About
I am a PhD Candidate in Computational Physics at the Polytechnic University of Catalonia and a visiting Researcher at the University of Tokyo. My research focuses on Computational Materials Science, where I use first-principles atomistic modeling and machine learning techniques, such as Density Functional Theory, Machine Learning Interatomic Potentials, and Graph Neural Networks, to understand the physics and chemistry of materials. I am also interested in developing responsible AI tools to accelerate materials discovery and property prediction.
My current research primarily revolves around two topics. First, I am deeply interested in how temperature influences the optoelectronic properties of semiconductors. In particular, I have investigated this effect in anharmonic perovskite systems using dynamical approaches, revealing significant band gap renormalization driven by polar electron-phonon coupling. These findings could enable technologies where optoelectronic properties are tunable through temperature or external fields. I am also developing machine learning frameworks to study thermal optoelectronic effects in more complex materials, such as solid solutions and molecular crystals.
My second main interest lies in the creation of high-quality datasets for training machine learning models in materials science.
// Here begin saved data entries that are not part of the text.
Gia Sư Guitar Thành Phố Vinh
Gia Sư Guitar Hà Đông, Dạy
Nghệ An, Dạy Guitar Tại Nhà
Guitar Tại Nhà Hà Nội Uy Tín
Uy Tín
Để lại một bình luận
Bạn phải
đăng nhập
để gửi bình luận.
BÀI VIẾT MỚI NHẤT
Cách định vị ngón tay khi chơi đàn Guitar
In addition, my research experience spans various topics, including computational screening of materials for energy applications, machine learning-based crystal structure prediction, and the study of phase competition in systems with multiple metastable states.
Throughout my brief research career, I have worked in leading institutions across Spain, the United Kingdom, and Japan, collaborating in highly international and intellectually stimulating environments. I have presented my work at major international conferences, such as MRS (USA), EMRS (France), and AI4X (Singapore), and have authored and co-authored publications in high-impact journals, such as the Journal of the American Chemical Society.